Your objective. Pick out each line below containing "گروه".

Exercise material.
########

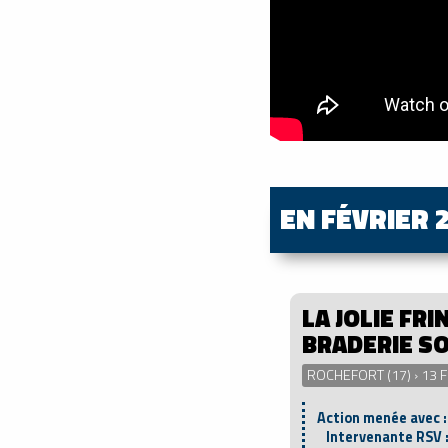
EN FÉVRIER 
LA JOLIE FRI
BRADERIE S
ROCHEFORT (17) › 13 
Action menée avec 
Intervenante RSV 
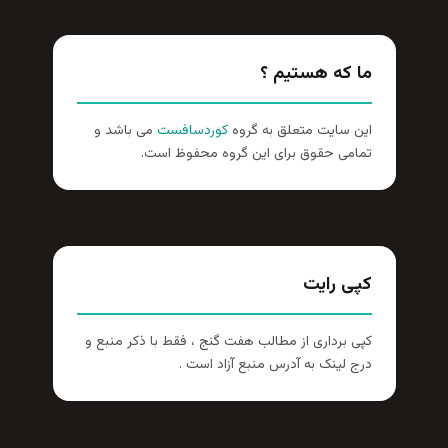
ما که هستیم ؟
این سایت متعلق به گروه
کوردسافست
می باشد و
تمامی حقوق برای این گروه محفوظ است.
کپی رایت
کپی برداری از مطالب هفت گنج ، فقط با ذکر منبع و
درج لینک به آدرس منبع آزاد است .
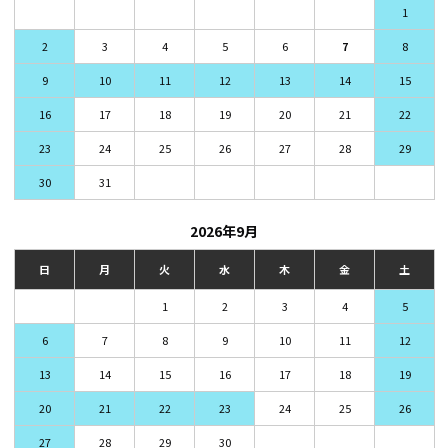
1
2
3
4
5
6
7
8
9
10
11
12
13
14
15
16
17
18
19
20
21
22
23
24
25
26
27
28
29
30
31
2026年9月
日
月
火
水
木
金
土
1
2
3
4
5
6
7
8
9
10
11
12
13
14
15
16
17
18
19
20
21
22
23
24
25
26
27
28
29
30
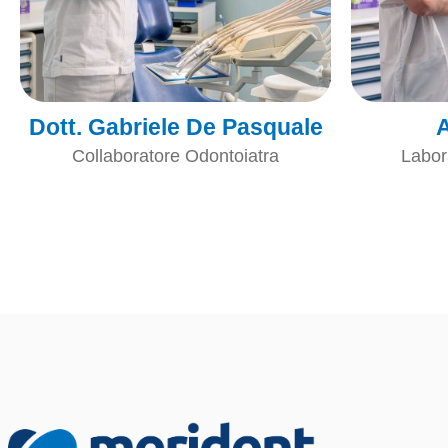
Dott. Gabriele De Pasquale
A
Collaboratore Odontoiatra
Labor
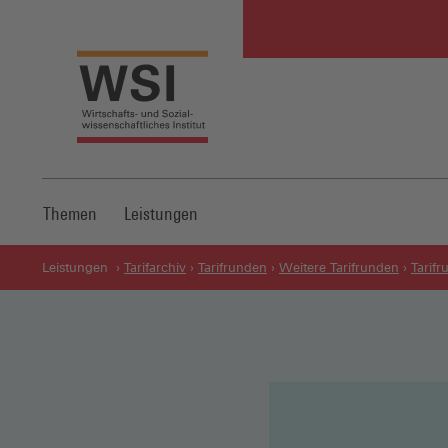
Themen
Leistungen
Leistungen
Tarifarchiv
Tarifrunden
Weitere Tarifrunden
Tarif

########

Written answer.
این سایت متعلق به گروه
تمامی حقوق برای این گروه محفوظ است.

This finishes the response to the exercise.